WORK TO COMPLETE: In the items below, begin at the line that contains "koju ne bi bilo" and stop after the line that contains "kada je od mene doznao za klub iz Quita". Turn those lines into a Markdown table with the columns No. and Text, with a row number for each line and no rows for blank lines.

Extracted page text data
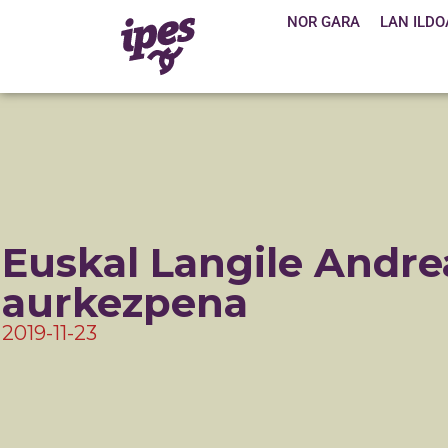
NOR GARA
LAN ILDO
Euskal Langile Andre
aurkezpena
2019-11-23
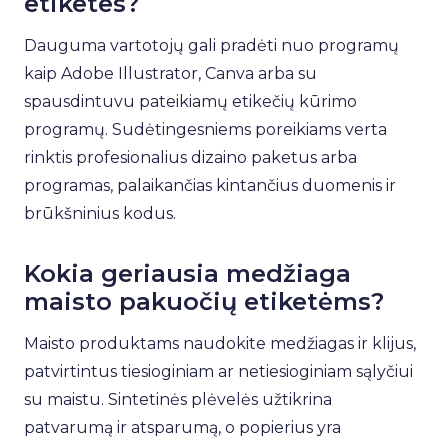
etiketes?
Dauguma vartotojų gali pradėti nuo programų
kaip Adobe Illustrator, Canva arba su
spausdintuvu pateikiamų etikečių kūrimo
programų. Sudėtingesniems poreikiams verta
rinktis profesionalius dizaino paketus arba
programas, palaikančias kintančius duomenis ir
brūkšninius kodus.
Kokia geriausia medžiaga
maisto pakuočių etiketėms?
Maisto produktams naudokite medžiagas ir klijus,
patvirtintus tiesioginiam ar netiesioginiam sąlyčiui
su maistu. Sintetinės plėvelės užtikrina
patvarumą ir atsparumą, o popierius yra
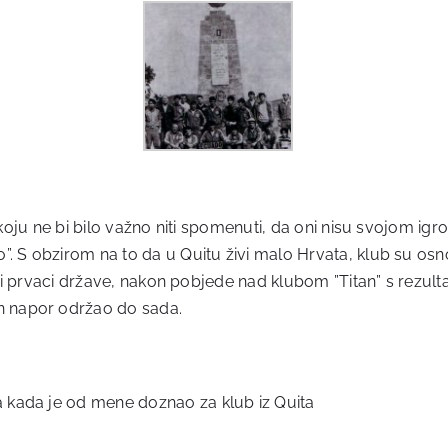
 koju ne bi bilo važno niti spomenuti, da oni nisu svojom igr
. S obzirom na to da u Quitu živi malo Hrvata, klub su osno
bili prvaci države, nakon pobjede nad klubom ”Titan” s rezult
 napor održao do sada.
kada je od mene doznao za klub iz Quita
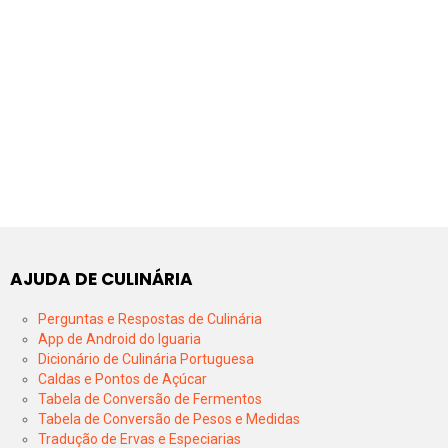
AJUDA DE CULINÁRIA
Perguntas e Respostas de Culinária
App de Android do Iguaria
Dicionário de Culinária Portuguesa
Caldas e Pontos de Açúcar
Tabela de Conversão de Fermentos
Tabela de Conversão de Pesos e Medidas
Tradução de Ervas e Especiarias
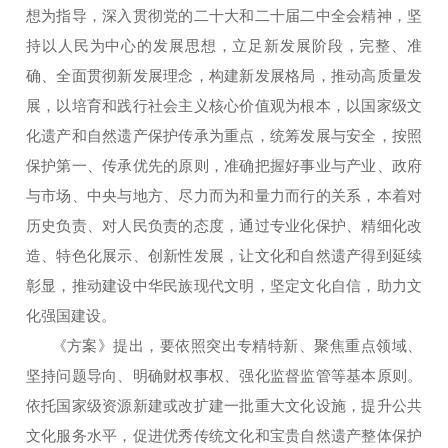
想为指导，深入贯彻党的二十大和二十届二中全会精神，坚
持以人民为中心的发展思想，立足新发展阶段，完整、准
确、全面贯彻新发展理念，构建新发展格局，推动高质量发
展，以培育和践行社会主义核心价值观为根本，以国家级文
化遗产和自然遗产保护传承为重点，统筹发展与安全，按照
保护第一、传承优先的原则，准确把握好事业与产业、政府
与市场、中央与地方、尽力而为和量力而行的关系，本着对
历史负责、对人民负责的态度，通过专业化保护、精细化改
造、特色化展示、创新性发展，让文化和自然遗产得到延续
彰显，推动建设中华民族现代文明，坚定文化自信，助力文
化强国建设。
《方案》提出，要依照突出专精特新、聚焦重点领域、
坚持问题导向、明确财权事权、强化监督监管等基本原则。
依托国家级资源新建或改扩建一批重大文化设施，提升公共
文化服务水平，促进优秀传统文化和宝贵自然遗产整体保护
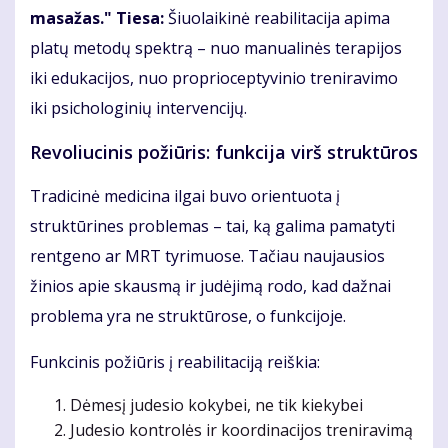
masažas." Tiesa:
Šiuolaikinė reabilitacija apima
platų metodų spektrą – nuo manualinės terapijos
iki edukacijos, nuo proprioceptyvinio treniravimo
iki psichologinių intervencijų.
Revoliucinis požiūris: funkcija virš struktūros
Tradicinė medicina ilgai buvo orientuota į
struktūrines problemas – tai, ką galima pamatyti
rentgeno ar MRT tyrimuose. Tačiau naujausios
žinios apie skausmą ir judėjimą rodo, kad dažnai
problema yra ne struktūrose, o funkcijoje.
Funkcinis požiūris į reabilitaciją reiškia:
Dėmesį judesio kokybei, ne tik kiekybei
Judesio kontrolės ir koordinacijos treniravimą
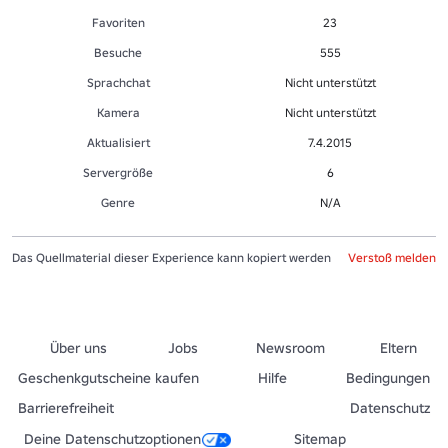
Favoriten
23
Besuche
555
Sprachchat
Nicht unterstützt
Kamera
Nicht unterstützt
Aktualisiert
7.4.2015
Servergröße
6
Genre
N/A
Das Quellmaterial dieser Experience kann kopiert werden
Verstoß melden
Über uns
Jobs
Newsroom
Eltern
Geschenkgutscheine kaufen
Hilfe
Bedingungen
Barrierefreiheit
Datenschutz
Deine Datenschutzoptionen
Sitemap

EXPECTED OUTPUT:
| No. | Text |
|---|---|
| 1 |  koju ne bi bilo važno niti spomenuti, da oni nisu svojom igr |
| 2 | . S obzirom na to da u Quitu živi malo Hrvata, klub su osno |
| 3 | bili prvaci države, nakon pobjede nad klubom ”Titan” s rezult |
| 4 |  napor održao do sada. |
| 5 | kada je od mene doznao za klub iz Quita |